In 1954, he became Division Chief of the Vehicle Environment Division, which was composed of a physics branch, an entry simulation branch, a structural dynamics branch, the 3.5 foot hypersonic wind tunnel branch and the hypervelocity ballistic range branch. In 1958, Eggers headed up the Manned Satellite Team, which was to design a practical system for a satellite while recommending a suitable research program. This ultimately led to Ames developing and managing the Pioneer program of planetary exploration probes. Although Eggers is most famous for his pioneering work on atmospheric reentry with a blunt body, arguably his greatest achievement was his work on supersonic interference lift. This work lead directly to the XB-70 Valkyrie supersonic bomber.
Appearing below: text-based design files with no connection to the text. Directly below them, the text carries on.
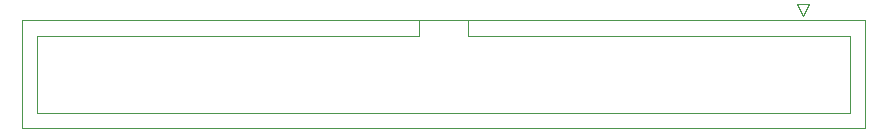
<source format=gbr>
%TF.GenerationSoftware,KiCad,Pcbnew,7.0.7*%
%TF.CreationDate,2023-09-18T17:25:18-04:00*%
%TF.ProjectId,N64 Cart FFC,4e363420-4361-4727-9420-4646432e6b69,rev?*%
%TF.SameCoordinates,Original*%
%TF.FileFunction,Legend,Top*%
%TF.FilePolarity,Positive*%
%FSLAX46Y46*%
G04 Gerber Fmt 4.6, Leading zero omitted, Abs format (unit mm)*
G04 Created by KiCad (PCBNEW 7.0.7) date 2023-09-18 17:25:18*
%MOMM*%
%LPD*%
G01*
G04 APERTURE LIST*
%ADD10C,0.120000*%
G04 APERTURE END LIST*
D10*
%TO.C,J1*%
X127610000Y-70020000D02*
X159950000Y-70020000D01*
X159950000Y-70020000D02*
X159950000Y-68710000D01*
X197690000Y-77830000D02*
X126310000Y-77830000D01*
X196390000Y-76520000D02*
X127610000Y-76520000D01*
X127610000Y-76520000D02*
X127610000Y-70020000D01*
X126310000Y-77830000D02*
X126310000Y-68710000D01*
X126310000Y-68710000D02*
X197690000Y-68710000D01*
X164050000Y-70020000D02*
X196390000Y-70020000D01*
X192480000Y-68320000D02*
X192980000Y-67320000D01*
X197690000Y-68710000D02*
X197690000Y-77830000D01*
X196390000Y-70020000D02*
X196390000Y-76520000D01*
X164050000Y-68710000D02*
X164050000Y-70020000D01*
X159950000Y-70020000D02*
X159950000Y-70020000D01*
X191980000Y-67320000D02*
X192480000Y-68320000D01*
X192980000Y-67320000D02*
X191980000Y-67320000D01*
%TD*%
M02*

</source>
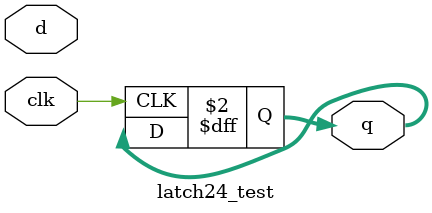
<source format=v>
module latch24_test( d, clk,q );
	
	

	input [23:0] d;
    input clk;
    output [23:0] q;
    reg [23:0] q;
    always @(posedge clk) begin
        q[23:0]<=q[23:0];
    end



	

endmodule

</source>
In May 1964, Eggers was appointed Deputy Associate Administrator for Advanced Research and Technology. He became Assistant Administrator for Policy in January 1968, and served until March 1971. From 1969 to 1970, Eggers was a visiting professor at the Massachusetts Institute of Technology.

Following his career at NASA, Eggers took a position as Assistant Director for Research Applications at the National Science Foundation.

His assistant, C. A. "Sy" Syvertson became Director of NASA Ames Research Center. A friend of both was the aerodynamicist, R. T. Jones.